_Supplied passage_:
* * * *

My question to you, for those that may not be aware of the weird portfolio, is can you briefly sum-up what the weird portfolio is, why you utilise it as your primary savings vehicle? Lastly, what sparked the idea for this portfolio, and can you take us through the process of you decided upon the allocation of US small cap value, international small caps, real estate, long term treasuries, and gold.
ValueStockGeek:
My stock picking account isn’t all of my money.
In 2018ish, the rest of my money was in a real soup of random stocks, ETF’s. I wanted to get this money organized and into a more systematic approach. I also didn't want to buy individual stocks with this money. I wanted a safer approach that was less effort. This caused me to research asset allocation strategies. I wanted to formulate an approach that would work for me.
I needed an approach that met some critical criteria.
First off, I didn’t want to invest in market-cap weighted indexes. I know that at current valuations, US indexes are poised to deliver low future returns.
I wanted to invest in products with low fees.
I didn't want to have to forecast macro or pick stocks. While I was engaged in forecasting and stock selection in the gunslinger account that I track on my blog, I didn’t want to do any of that with the rest of my money.
Even though I don't want to predict macro, I still wanted protection for different economic environments.
I also wanted to own asset classes all over the world and not have a home country bias towards the United States.
This led me to spend a lot of time researching different asset allocation strategies. The strategy resonated most with me was Harry Browne’s Permanent Portfolio - 25% US stocks, 25% Gold, 25% Long Term Treasuries, and 25% Cash.

* * * *

_Entries supplied_:
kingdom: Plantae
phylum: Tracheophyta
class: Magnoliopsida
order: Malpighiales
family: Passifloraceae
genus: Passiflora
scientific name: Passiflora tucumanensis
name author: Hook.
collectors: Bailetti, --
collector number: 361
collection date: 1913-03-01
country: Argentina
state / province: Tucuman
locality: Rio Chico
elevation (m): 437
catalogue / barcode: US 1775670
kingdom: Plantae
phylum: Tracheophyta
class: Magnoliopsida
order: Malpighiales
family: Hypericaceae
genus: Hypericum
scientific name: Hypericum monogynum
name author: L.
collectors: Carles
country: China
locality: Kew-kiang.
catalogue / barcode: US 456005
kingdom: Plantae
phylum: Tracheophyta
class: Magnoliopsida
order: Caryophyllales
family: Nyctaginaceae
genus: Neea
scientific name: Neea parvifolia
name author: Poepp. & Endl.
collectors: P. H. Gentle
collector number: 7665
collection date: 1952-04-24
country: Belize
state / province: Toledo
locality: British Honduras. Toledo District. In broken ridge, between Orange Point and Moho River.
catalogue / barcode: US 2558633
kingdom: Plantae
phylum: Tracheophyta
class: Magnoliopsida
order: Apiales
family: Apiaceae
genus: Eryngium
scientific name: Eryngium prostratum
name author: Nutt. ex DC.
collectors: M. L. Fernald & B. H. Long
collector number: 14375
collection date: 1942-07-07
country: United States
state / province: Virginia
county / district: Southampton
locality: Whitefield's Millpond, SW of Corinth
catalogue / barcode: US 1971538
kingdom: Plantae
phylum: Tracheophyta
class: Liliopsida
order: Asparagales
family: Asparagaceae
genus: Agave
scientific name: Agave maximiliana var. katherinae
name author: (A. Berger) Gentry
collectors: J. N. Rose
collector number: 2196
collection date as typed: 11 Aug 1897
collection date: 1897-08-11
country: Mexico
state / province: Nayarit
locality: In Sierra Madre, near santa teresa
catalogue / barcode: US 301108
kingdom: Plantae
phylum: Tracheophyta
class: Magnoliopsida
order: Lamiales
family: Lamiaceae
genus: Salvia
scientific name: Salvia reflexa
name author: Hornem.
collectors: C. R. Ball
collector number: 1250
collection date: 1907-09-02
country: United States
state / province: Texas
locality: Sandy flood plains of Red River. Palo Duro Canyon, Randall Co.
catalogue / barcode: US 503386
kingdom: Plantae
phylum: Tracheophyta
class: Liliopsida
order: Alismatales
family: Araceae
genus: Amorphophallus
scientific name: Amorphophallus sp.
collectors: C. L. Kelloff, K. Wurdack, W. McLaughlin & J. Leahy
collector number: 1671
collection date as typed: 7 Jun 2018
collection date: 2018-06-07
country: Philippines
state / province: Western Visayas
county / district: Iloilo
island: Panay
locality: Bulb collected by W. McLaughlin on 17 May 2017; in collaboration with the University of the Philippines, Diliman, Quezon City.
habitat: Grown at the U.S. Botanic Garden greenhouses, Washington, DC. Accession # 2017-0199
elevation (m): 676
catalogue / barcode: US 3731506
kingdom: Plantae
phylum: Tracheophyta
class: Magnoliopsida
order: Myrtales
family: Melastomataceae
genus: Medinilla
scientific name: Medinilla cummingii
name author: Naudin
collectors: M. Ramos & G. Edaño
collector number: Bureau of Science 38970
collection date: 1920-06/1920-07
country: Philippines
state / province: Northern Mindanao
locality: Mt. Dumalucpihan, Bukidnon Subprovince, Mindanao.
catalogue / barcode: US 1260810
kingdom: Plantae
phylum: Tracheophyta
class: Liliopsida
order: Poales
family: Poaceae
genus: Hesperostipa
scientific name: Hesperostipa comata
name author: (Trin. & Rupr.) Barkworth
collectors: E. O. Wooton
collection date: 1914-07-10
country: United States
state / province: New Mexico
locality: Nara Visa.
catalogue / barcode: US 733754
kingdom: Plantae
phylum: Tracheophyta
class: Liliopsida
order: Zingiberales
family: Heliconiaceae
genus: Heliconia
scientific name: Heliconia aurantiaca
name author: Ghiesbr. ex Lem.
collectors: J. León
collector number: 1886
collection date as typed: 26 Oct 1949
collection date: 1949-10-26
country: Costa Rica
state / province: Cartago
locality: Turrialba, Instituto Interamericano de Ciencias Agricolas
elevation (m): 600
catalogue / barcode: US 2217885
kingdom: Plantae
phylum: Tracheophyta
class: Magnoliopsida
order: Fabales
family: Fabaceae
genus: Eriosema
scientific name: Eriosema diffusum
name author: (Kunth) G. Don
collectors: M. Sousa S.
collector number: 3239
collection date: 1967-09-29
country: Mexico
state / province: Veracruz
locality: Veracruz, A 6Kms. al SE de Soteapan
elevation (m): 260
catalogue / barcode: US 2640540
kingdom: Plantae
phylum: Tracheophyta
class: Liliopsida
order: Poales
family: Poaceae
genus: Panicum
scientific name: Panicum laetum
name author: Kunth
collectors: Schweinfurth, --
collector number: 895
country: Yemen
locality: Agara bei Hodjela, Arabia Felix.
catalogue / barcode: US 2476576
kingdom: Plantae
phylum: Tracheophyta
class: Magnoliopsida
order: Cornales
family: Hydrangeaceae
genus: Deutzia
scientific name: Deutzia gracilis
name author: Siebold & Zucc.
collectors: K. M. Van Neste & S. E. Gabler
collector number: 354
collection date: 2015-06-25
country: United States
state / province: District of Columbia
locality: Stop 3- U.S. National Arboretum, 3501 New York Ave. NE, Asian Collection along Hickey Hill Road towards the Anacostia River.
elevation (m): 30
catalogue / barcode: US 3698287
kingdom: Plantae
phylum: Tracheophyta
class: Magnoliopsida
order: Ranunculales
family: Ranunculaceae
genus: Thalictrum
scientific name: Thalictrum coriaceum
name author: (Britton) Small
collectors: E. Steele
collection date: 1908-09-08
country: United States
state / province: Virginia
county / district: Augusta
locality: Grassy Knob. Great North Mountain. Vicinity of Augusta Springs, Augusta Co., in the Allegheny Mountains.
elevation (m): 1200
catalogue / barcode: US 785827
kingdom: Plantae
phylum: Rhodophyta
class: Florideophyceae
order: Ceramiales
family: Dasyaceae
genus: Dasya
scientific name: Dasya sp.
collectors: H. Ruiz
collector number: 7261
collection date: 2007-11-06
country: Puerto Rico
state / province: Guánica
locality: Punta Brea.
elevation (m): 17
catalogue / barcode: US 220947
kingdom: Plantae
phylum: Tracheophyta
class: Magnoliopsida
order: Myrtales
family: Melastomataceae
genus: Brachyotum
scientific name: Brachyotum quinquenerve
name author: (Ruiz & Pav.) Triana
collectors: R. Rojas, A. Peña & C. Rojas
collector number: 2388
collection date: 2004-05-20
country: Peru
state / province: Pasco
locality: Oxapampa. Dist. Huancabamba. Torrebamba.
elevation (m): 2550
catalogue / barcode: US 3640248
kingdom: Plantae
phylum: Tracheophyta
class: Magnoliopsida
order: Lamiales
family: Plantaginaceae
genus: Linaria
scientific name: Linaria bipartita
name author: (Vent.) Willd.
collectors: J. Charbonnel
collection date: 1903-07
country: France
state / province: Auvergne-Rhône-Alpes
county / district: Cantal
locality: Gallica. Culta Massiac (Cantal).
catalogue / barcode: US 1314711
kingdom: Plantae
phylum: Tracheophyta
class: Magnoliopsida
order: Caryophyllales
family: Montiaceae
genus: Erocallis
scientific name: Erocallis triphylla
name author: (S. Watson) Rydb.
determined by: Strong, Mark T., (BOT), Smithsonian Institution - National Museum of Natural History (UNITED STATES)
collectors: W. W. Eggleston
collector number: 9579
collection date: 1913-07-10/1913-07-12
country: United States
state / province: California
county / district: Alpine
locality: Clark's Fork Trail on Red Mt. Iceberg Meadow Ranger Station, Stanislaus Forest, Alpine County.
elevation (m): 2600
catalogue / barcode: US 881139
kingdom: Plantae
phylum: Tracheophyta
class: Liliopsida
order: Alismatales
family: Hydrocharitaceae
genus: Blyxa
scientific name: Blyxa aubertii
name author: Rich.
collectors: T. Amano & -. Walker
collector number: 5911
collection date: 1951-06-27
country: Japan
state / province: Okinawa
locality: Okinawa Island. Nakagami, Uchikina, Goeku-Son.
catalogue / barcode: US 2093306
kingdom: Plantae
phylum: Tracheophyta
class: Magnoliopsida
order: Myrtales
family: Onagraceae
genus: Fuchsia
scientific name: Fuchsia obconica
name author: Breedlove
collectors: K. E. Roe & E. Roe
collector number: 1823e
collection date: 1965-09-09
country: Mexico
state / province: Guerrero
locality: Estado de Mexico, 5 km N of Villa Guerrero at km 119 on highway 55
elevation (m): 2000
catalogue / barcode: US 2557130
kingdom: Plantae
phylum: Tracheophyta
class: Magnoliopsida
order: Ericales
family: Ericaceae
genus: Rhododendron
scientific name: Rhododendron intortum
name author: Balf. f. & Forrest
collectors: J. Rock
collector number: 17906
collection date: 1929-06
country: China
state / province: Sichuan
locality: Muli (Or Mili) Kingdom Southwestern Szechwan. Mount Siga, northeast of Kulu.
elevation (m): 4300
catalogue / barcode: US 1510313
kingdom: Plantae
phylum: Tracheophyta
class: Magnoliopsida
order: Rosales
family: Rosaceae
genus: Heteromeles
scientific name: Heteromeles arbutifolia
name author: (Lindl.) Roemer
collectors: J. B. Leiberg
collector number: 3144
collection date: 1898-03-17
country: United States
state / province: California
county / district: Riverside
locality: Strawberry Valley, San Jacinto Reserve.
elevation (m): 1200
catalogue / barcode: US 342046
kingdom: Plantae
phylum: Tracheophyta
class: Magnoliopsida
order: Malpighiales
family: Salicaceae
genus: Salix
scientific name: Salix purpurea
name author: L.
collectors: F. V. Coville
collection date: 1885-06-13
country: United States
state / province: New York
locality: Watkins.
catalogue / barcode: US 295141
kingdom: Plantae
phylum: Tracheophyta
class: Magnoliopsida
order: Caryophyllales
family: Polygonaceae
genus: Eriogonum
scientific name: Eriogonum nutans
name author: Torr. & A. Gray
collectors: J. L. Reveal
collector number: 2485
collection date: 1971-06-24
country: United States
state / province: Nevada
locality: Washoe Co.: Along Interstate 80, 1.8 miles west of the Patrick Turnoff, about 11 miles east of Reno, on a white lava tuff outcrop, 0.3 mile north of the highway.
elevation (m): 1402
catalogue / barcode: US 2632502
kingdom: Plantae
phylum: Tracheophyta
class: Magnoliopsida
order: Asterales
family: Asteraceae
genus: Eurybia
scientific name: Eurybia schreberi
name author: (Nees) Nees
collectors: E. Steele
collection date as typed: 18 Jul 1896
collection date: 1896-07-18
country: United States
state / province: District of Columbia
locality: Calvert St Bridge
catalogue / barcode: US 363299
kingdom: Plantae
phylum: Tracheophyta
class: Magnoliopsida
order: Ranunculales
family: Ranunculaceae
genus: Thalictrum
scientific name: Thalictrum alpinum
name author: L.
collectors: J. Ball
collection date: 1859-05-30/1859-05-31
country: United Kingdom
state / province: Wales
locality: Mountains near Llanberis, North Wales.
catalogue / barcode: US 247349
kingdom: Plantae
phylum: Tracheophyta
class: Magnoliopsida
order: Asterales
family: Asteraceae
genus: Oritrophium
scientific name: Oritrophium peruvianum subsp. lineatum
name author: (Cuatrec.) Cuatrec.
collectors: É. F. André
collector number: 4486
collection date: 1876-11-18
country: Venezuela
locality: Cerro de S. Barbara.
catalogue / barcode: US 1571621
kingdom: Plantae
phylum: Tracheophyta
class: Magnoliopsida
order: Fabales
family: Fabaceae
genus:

* * * *

_Instructions for the task_: Transcribe the weird portfolio passage from "In 2018ish, the" to "some critical criteria.".

_Task output_:
In 2018ish, the rest of my money was in a real soup of random stocks, ETF’s. I wanted to get this money organized and into a more systematic approach. I also didn't want to buy individual stocks with this money. I wanted a safer approach that was less effort. This caused me to research asset allocation strategies. I wanted to formulate an approach that would work for me.
I needed an approach that met some critical criteria.